Menjelaskan Perilaku Salah

By nova.id, Selasa, 20 Maret 2012 | 08:45 WIB
Menjelaskan Perilaku Salah (nova.id)

Rosdiana juga mengingatkan, agar kita memberikan benda pengganti ketika mengambil barang yang sedang dipegang si kecil karena khawatir akan dirusak. Ketika untuk ke sekian kalinya anak mengambil peralatan make-up, contohnya, sambil mengatakan tidak boleh karena barang-barang tersebut bukan mainan, berikan boneka atau mobil-mobilan kesukaannya. "Sehingga perhatian anak dapat teralihkan dan bukan tercabut begitu saja," sarannya.

HUKUMAN HARUS SESUAI

Menurut Rosdiana, memberikan "hukuman" untuk mempertegas perbuatan yang dilakukan anak adalah salah, boleh-boleh saja. Namun, semua ada tahapannya. Sebelum memberikan "hukuman" sebaiknya orang tua cukup mempertegas nada bicaranya. Biasanya anak batita sudah mengerti bahwa nada bicara yang tegas atau tinggi menandakan marah. Tapi ingat, tegas bukan berarti keras atau berteriak.

Kalaupun terpaksa harus memberikan "hukuman", sebaiknya dengan mengurangi kesenangannya. Misalnya dengan mengurangi waktu nonton TV, atau harus tidur siang sendiri dan sebagainya. "Itu pun sebaiknya dilakukan dengan membuat kesepakatan bersama sebelumnya. Dengan demikian, anak tidak merasa terbebani sementara orang tua sukses mengajarkan aksi-konsekuensi," ujarnya.

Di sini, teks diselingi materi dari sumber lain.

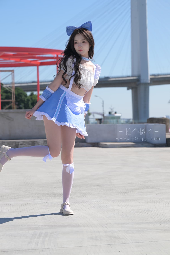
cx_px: 85
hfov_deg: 14.9
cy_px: 128
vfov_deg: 22.1
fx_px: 652
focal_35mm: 92
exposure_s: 1/1600
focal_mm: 92
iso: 360
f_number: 5.6
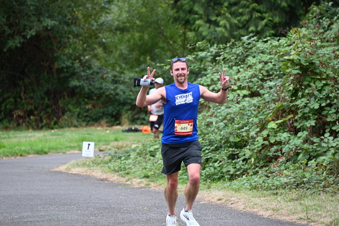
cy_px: 113
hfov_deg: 10.2
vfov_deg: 6.8
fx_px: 1893
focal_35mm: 201
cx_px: 169
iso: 1000
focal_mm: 200
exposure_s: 1/250
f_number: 6.3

Yang tidak kalah penting, dalam penerapan "hukuman", orang tua harus konsisten. Misalnya ketika melarang anak memukul orang lain, orang tua sendiri malah justru mengingkari. Contohnya, "Kalau kamu pukul Adek atau Mbak lagi, Mama jewer ya."

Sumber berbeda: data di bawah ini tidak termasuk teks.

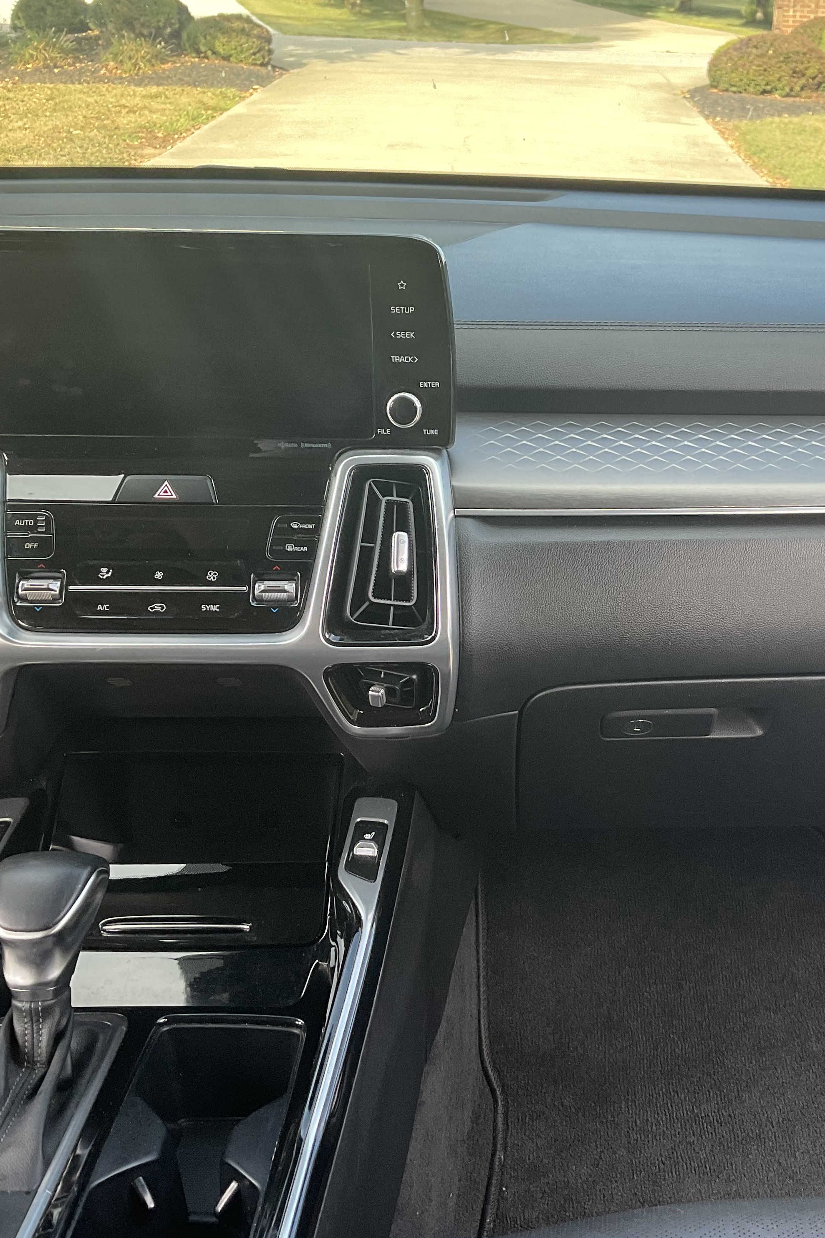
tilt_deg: -22.8
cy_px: 618
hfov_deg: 32.1
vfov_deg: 47.4
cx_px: 606
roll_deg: -3.3
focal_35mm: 41
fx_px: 1409
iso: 40
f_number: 1.8
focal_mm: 3
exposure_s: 1/122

Contoh semacam itu tentu akan jadi bumerang. Anak akan bingung, "Kalau aku tidak boleh memukul Adek, kenapa Mama boleh menjewer aku? "Dalam pikirannya yang masih serba konkret, apa yang dilihatnya itulah yang dipikirkannya. Contoh yang salah seperti itu tentu akan merugikan tatanan yang sedang dibangun orang tua," tandasnya.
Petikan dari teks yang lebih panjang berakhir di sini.